Jane considered a minute.

‘What did I mean exactly? Why, just this. To get what you want, you must usually pay a price or take a risk – sometimes both. For instance, I love music – a certain kind of music. My voice is suitable for a totally different kind of music. It’s an unusually good concert voice – not an operatic one – except for very light opera. But I’ve sung in Wagner, in Strauss – in all the things I like. I haven’t exactly paid a price – but I take an enormous risk. My voice may give out any minute. I know that. I’ve looked the fact in the face and I’ve decided that the game is worth the candle.

‘Now in your case, you mentioned four things. For the first, I suppose that if you remain in your uncle’s business for a sufficient number of years, you will grow rich without any further trouble. That’s not very interesting. Secondly, you want to live at Abbots Puissants – you could do that tomorrow if you married a girl with money. Then the girl you’re fond of, the girl you want to marry –’

‘Can I get her tomorrow?’ asked Vernon. He spoke with a kind of angry irony.

‘I should say so – quite easily.’

‘How?’

‘By selling Abbots Puissants. It is yours to sell, isn’t it?’

‘Yes, but I couldn’t do that – I couldn’t – I couldn’t …’

Jane leaned back in her chair and smiled.

‘You prefer to go on believing that life is a fairy story?’

‘There must be some other way.’

‘Yes, of course there is another.
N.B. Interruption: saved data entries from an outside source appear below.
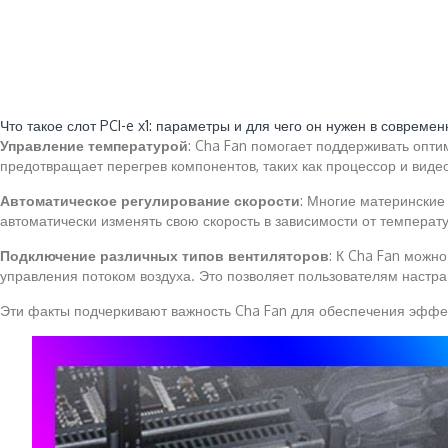
Читайте также:
Что такое слот PCI-e x1: параметры и для чего он нужен в соврем
Управление температурой
: Cha Fan помогает поддерживать опт
предотвращает перегрев компонентов, таких как процессор и виде
Автоматическое регулирование скорости
: Многие материнские
автоматически изменять свою скорость в зависимости от темпера
Подключение различных типов вентиляторов
: К Cha Fan можн
управления потоком воздуха. Это позволяет пользователям настраи
Эти факты подчеркивают важность Cha Fan для обеспечения эффе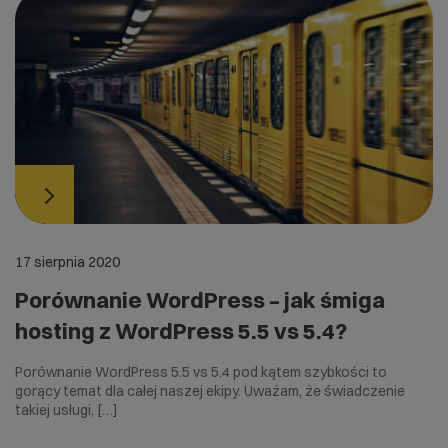
17 sierpnia 2020
Porównanie WordPress – jak śmiga
hosting z WordPress 5.5 vs 5.4?
Porównanie WordPress 5.5 vs 5.4 pod kątem szybkości to
gorący temat dla całej naszej ekipy. Uważam, że świadczenie
takiej usługi, […]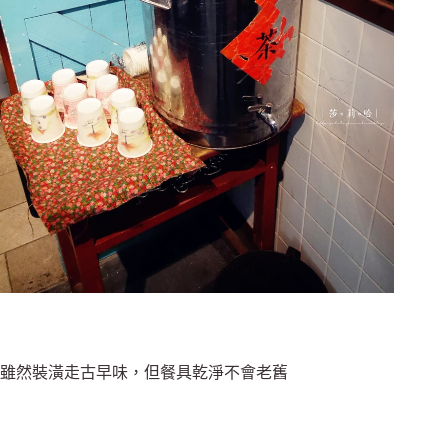
雖然裝潢走古早味，但餐具乾淨不會老舊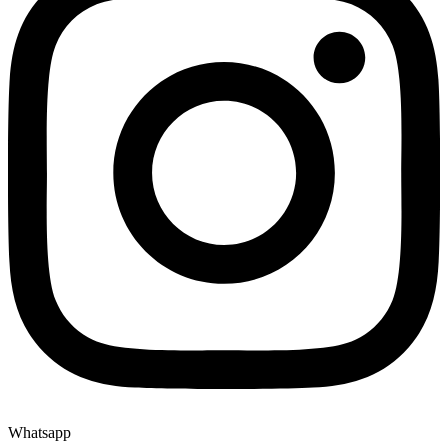
Whatsapp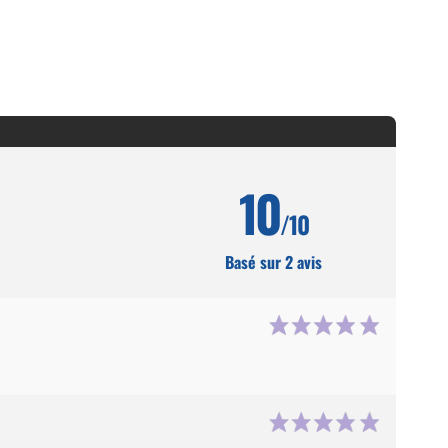
10
/10
Basé sur 2 avis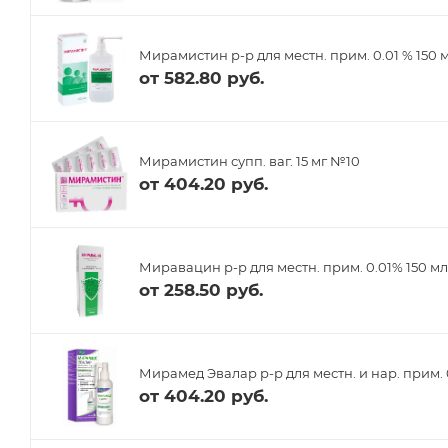
Мирамистин р-р для местн. прим. 0.01 % 150
от
582.80 руб.
Мирамистин супп. ваг. 15 мг №10
от
404.20 руб.
Миравацин р-р для местн. прим. 0.01% 150 м
от
258.50 руб.
Мирамед Эвалар р-р для местн. и нар. прим. 0
от
404.20 руб.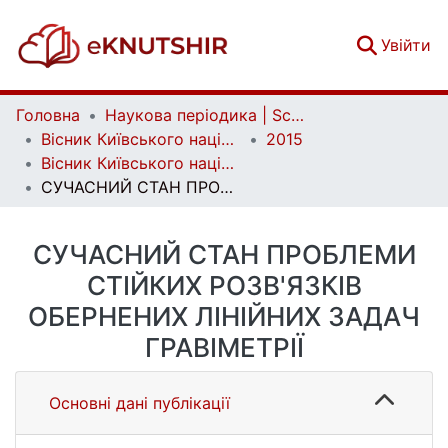
(c
Увійти
Головна
Наукова періодика | Scientific periodicals
Вісник Київського національного університету імені Тараса Шевченка. Геологія | Visnyk of Taras Shevchenko National University of Kyiv. Geology
2015
Вісник Київського національного університету імені Тараса Шевченка. Геологія. 1(68)
СУЧАСНИЙ СТАН ПРОБЛЕМИ СТІЙКИХ РОЗВ'ЯЗКІВ ОБЕРНЕНИХ ЛІНІЙНИХ ЗАДАЧ ГРАВІМЕТРІЇ
СУЧАСНИЙ СТАН ПРОБЛЕМИ
СТІЙКИХ РОЗВ'ЯЗКІВ
ОБЕРНЕНИХ ЛІНІЙНИХ ЗАДАЧ
ГРАВІМЕТРІЇ
Основні дані публікації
Probably the simplest. There’s nothing to stop you both going out to the nearest Registry Office. You’ve both got the use of your limbs.’

‘You don’t understand. There are hundreds of difficulties in the way. I couldn’t ask Nell to face a life of poverty. She doesn’t want to be poor.’

‘Perhaps she can’t.’

‘What do you mean by can’t?’

‘Just that. Can’t. Some people can’t be poor, you know.’

Vernon got up, walked twice up and down the room. Then he came back, dropped on the hearth-rug beside Jane’s chair, and looked up at her.

‘What about the fourth thing? Music? Do you think I could ever do that?’

‘That I can’t say. Wanting mayn’t be any use there. But if it does happen – I expect it will swallow up all the rest. They’ll all go – Abbots Puissants – money – the girl. My dear, I don’t feel life’s going to be easy for you. Ugh! a goose is walking over my grave. Now tell me something about this opera Sebastian Levinne says you are writing.’